About a dozen years ago, the EPA developed very stringent guidelines and requirements for diesel engines that have been phasing in during the years till now. The effort is to reduce NOx emissions and other particulate matter. As part of the phase in, special filtration and emissions equipment have been required by the EPA. Manufacturers started modifying the exhaust gas circuit of diesel engines. Primarily the addition of a diesel particulate filter (DPF) is at the heart of the mandates. As this filter impacts with soot and other particulate matter, it must go through a self-cleaning process. This process involves injecting fuel into the DPF and using a catalyst known as diesel exhaust fluid (DEF) to facilitate the elimination of the soot that has built up by means of a high temperature burn off. This is known as regen or regeneration. The effectiveness of the Regen is predicated on the amount of soot in the DPF which is created by low temperature operation like idling or low loads. Over time, the filter will be impacted to the point where the regen is not effective and the engine goes into a mandated limp mode until the filter is either cleaned or replace. The other challenge with this soot and low operating conditions (idling), is other critical components become impacted. These include the Exhaust Gas Recirculation (EGR) coolers and valves. These were mandated by the EPA in the early 2000’s. Soot will also build up in the EGR cooler (a heat exchanger coupled with the engine coolant to lower exhaust temperatures) and EGR Valves which modulate gas return to reburn hydrocarbons. As the valves begin to stick and the cooler clogs up, fuel efficiency suffers and engine performance drops. Also affected is the variable geometry turbo. Soot binds up the vanes and further performance drop occur.

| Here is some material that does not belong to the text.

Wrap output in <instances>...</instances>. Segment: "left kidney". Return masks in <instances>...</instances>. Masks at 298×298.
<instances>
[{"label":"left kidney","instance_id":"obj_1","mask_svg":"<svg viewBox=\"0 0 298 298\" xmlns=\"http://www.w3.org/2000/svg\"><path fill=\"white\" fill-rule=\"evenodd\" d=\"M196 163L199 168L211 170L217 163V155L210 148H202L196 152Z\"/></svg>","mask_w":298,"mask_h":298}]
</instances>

Semi-Trucks, 1 ton and ¾ ton diesel trucks are greatly impacted by the EPA legislation through expensive down time (trucks out of service) and equipment replacement or cleaning costs. Our process uses a patented process using a chemical cleaner injected into the exhaust circuit thus cleaning the EGR cooler, EGR Valves, Valve, VGT, Selective Catalytic Reducer (SCR) and the DPF. It takes just around and hour for the injection process while the engine is running. This if followed up with an injector cleaner product, oil treatment and oil change. The result is a clean exhaust circuit intake to exhaust tip, extending the life of the engine, improving fuel mileage and eliminating vehicle downtime when these systems become over impacted with soot.

The frequency of service depends on the equipment utilization and load. Effectively, the more idle time the more frequent the service needs to be. Our model will attack first services with goal of maintenance services to prevent outages.